+++ Material provided +++

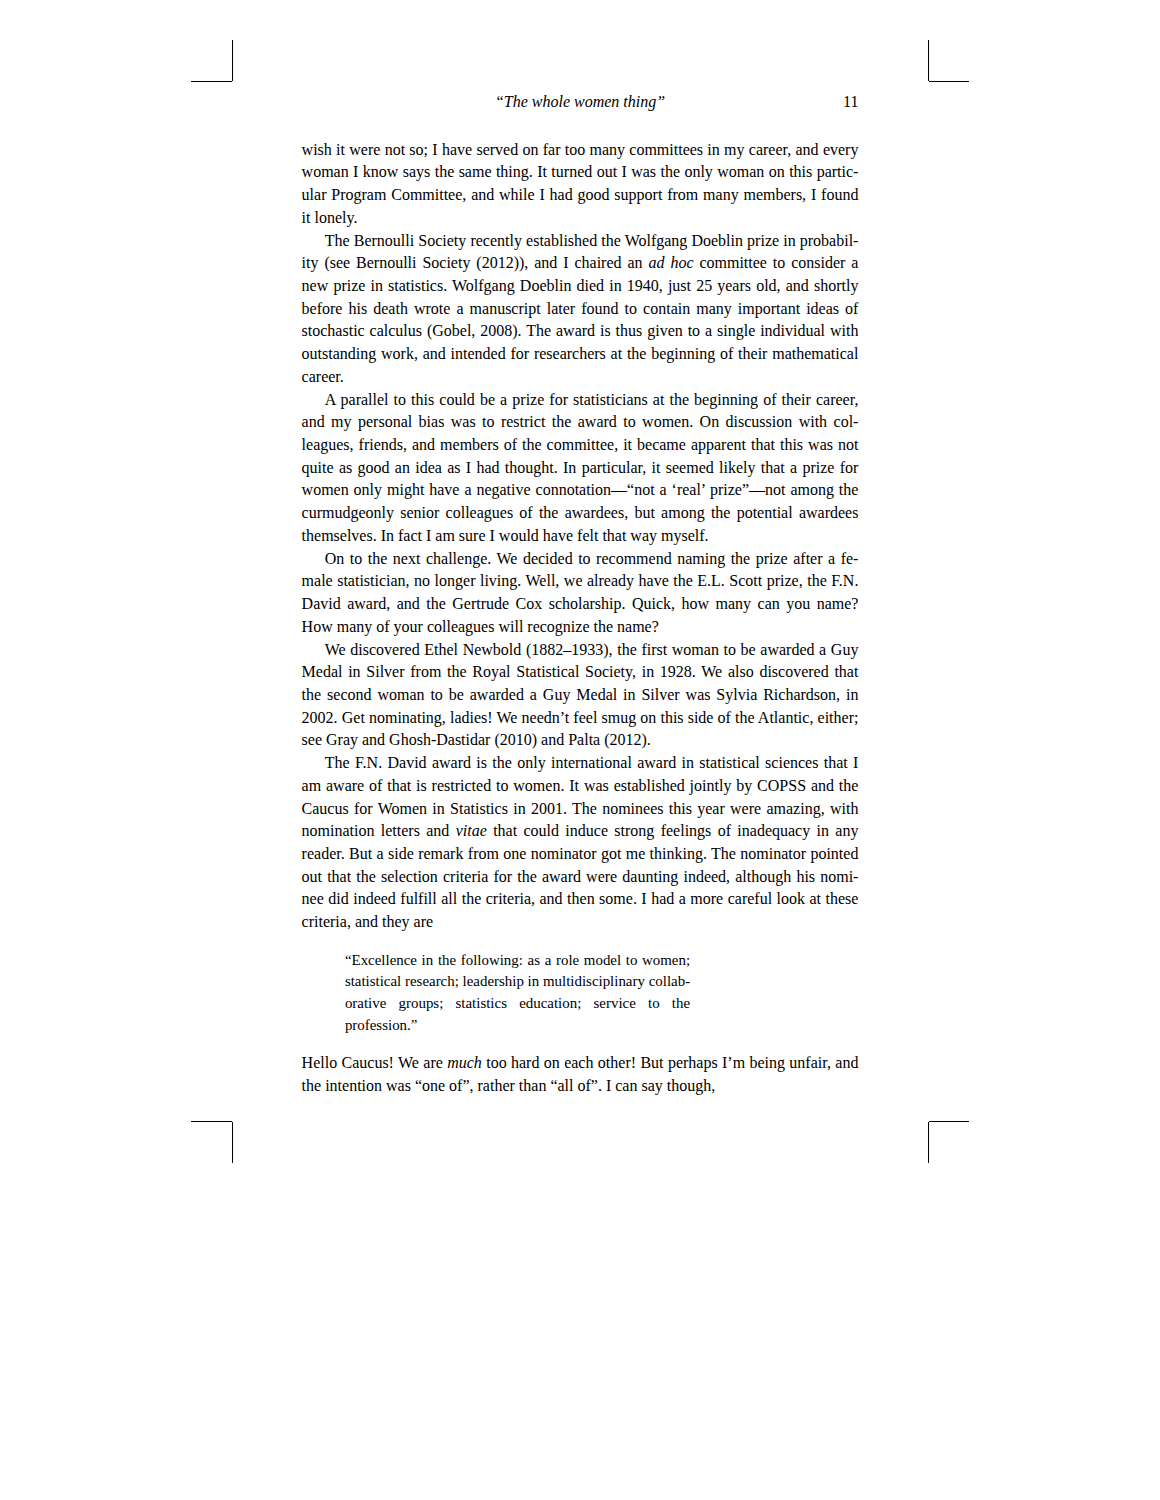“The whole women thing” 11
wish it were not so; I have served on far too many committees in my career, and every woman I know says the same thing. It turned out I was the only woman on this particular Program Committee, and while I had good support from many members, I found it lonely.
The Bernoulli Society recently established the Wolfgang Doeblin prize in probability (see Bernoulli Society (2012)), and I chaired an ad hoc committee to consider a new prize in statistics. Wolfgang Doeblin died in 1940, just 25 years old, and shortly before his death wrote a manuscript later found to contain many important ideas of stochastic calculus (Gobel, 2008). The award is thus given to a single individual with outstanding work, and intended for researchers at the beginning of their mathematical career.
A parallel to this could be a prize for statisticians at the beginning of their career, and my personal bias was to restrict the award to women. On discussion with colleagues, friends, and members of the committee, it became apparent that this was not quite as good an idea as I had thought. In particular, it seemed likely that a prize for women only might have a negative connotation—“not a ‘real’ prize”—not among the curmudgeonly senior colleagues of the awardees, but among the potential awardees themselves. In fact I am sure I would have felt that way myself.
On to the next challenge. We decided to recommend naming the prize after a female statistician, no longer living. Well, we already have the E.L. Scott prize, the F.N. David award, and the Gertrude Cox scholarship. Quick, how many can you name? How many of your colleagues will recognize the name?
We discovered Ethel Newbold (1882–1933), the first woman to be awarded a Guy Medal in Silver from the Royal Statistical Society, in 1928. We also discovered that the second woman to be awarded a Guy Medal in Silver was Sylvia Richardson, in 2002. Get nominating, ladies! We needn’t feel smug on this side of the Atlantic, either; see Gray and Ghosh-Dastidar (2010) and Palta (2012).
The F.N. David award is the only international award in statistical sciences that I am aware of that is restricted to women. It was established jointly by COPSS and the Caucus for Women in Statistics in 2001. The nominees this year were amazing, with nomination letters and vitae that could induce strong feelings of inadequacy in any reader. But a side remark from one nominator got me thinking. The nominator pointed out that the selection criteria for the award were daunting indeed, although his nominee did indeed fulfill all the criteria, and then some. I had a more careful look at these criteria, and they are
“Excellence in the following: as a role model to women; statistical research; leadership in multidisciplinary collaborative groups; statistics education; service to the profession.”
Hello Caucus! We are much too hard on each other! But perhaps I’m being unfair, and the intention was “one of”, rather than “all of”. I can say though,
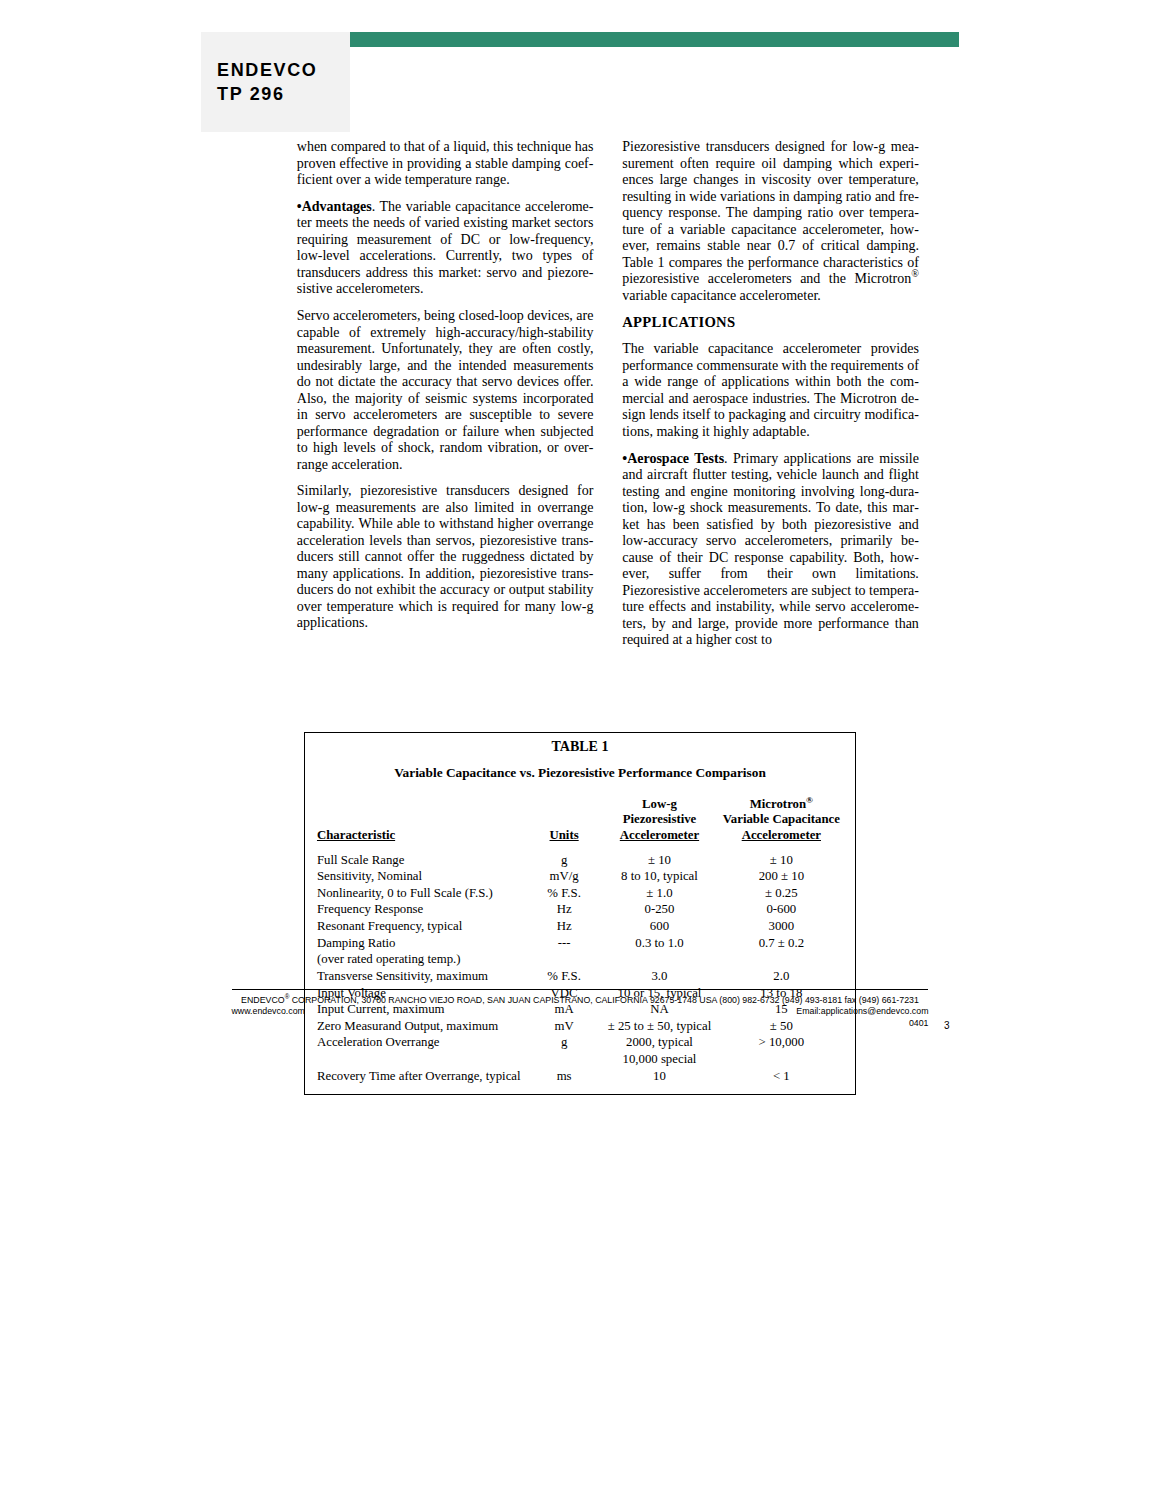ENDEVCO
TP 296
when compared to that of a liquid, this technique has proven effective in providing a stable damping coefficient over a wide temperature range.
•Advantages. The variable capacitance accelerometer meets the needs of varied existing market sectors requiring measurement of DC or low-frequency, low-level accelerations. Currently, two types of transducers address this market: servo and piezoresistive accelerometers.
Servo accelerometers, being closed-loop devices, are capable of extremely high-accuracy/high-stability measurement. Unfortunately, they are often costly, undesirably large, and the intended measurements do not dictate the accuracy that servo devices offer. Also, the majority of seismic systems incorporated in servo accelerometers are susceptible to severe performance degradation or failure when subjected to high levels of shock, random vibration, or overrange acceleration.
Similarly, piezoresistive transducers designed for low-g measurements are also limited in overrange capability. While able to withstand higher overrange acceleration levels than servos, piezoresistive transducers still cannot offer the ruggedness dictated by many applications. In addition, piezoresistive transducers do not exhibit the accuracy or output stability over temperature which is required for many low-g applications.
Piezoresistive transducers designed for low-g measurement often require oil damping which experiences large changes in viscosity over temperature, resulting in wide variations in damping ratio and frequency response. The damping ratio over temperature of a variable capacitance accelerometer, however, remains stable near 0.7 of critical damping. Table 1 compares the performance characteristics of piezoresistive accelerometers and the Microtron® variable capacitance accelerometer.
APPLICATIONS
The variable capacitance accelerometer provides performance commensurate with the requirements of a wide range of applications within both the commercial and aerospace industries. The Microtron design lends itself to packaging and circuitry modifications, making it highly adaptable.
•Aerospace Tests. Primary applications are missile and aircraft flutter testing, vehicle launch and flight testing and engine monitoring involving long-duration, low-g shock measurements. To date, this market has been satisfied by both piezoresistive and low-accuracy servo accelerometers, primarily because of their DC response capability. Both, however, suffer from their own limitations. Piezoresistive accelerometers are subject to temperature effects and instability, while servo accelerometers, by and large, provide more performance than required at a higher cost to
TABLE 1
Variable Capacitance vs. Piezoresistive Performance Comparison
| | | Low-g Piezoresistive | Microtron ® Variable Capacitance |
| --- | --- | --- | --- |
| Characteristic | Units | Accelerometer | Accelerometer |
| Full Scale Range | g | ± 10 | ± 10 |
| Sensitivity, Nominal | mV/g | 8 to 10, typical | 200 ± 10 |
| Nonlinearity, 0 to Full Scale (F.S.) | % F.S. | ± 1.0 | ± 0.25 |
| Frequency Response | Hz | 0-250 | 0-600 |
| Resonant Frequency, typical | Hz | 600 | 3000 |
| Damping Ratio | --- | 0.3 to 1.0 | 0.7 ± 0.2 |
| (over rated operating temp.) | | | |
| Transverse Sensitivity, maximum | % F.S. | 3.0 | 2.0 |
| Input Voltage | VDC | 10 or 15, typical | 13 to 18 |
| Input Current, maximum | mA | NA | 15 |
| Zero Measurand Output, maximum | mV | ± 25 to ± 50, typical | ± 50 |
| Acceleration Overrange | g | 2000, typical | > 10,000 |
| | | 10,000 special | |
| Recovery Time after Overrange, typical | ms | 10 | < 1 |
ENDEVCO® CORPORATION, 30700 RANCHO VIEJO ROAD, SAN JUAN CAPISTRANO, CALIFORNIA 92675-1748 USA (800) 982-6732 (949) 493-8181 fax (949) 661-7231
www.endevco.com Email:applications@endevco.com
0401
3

+++

▶ _Requirement_
Your task is to return the lines above, from the first one up to and including the line containing "wish it were", minus any pictures.

▶ _Solution_
“The whole women thing” 11
wish it were not so; I have served on far too many committees in my career, and every woman I know says the same thing. It turned out I was the only woman on this particular Program Committee, and while I had good support from many members, I found it lonely.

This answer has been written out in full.